WWII GI brides celebrate role in American history
BOSTON — Peabody resident Simone Howland still remembers the moment she met her late husband 68 years ago.
Howland, 87, was just 19 when her home city of Brussels, Belgium, was reeling from the destruction of World War II.
“You couldn’t take a step outside without meeting (a GI),” Howland told the Herald last week.
“My husband (Edward Howland) walked by and said, ‘Hey girl.’ That did it for me. I went right to him,” she said. “I was really in love with him the day I met him.

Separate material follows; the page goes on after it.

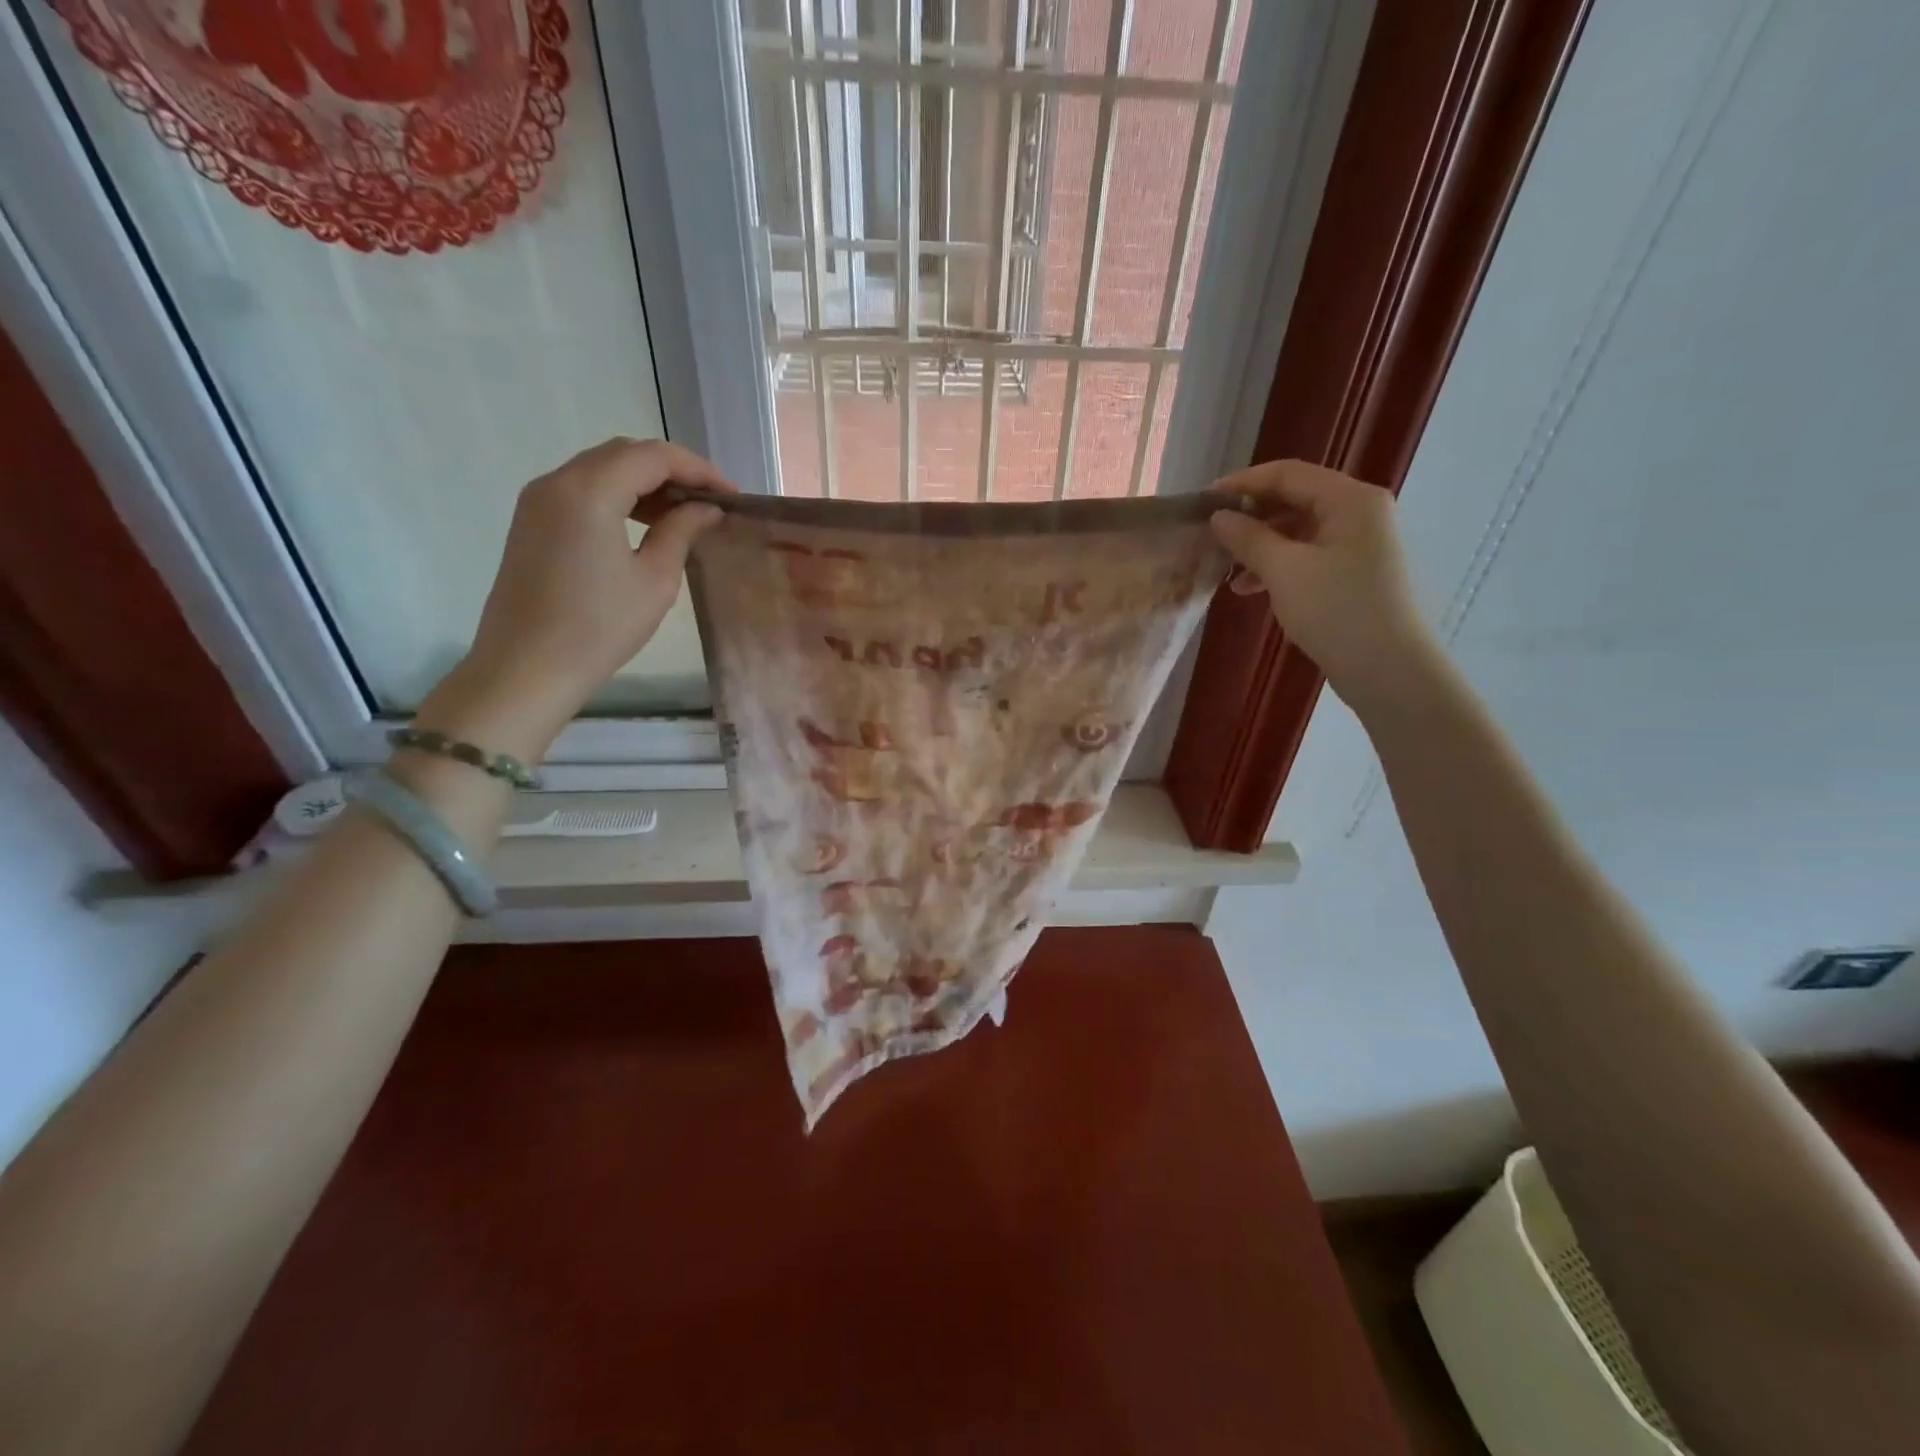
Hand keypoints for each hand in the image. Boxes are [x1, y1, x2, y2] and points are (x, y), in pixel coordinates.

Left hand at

I know that now.”
Howland is one of the thousands of foreign-born women who married American GIs between 1942 and 1952.
This weekend, 80 brides, war babies and family members are expected to gather for the WWII War Brides Association reunion at the Hilton Back Bay.
“They are a unique part of our American history,” said Diane Reddy, a war baby and president of the association.
According to the book “War Brides of World War II” by Elfrieda Shukert and Barbara Scibetta, nearly 200,000 women from continental Europe married American GIs during the war and the years immediately after.
Despite differences in language and nationality, the brides describe themselves as a sisterhood.
“I have always had the feeling from the very first that war brides have an -awful lot in common,” said Ina Lothrop, 86, a German bride living in Salem. “There is a pioneer spirit in us. ... Saying goodbye to mother and father and a country you may never see again.”
By saying “I do,” German and Belgian brides were forced to renounce their citizenship.
Like Howland, Lothrop was just 19 when she met her husband, Thomas Lothrop, a member of the Army Signal Corps working as a civilian in Ina’s native Berlin. The couple married in 1947. He passed away in the late 1970s.
The association has 400 members, but as the generation ages fewer are able to attend gatherings.
Ashaway, R.I., resident Lonny Hammond still makes the journey at age 87 to reconnect with other brides.
“We took a chance, I thinka big chance. But I never regretted it. I never did. I love America even now,” the Berlin, Germany-raised Hammond told the Herald.
“We talk about everything you can think of. We always exchange when we met our husbands,” Hammond said.
Hammond married her husband, Asa “Zeke” Hammond, a soldier stationed in Berlin, in 1948 when they were both 23. He passed away four years ago.
“They said it would never last,” Hammond said. “We were married for 60 years.”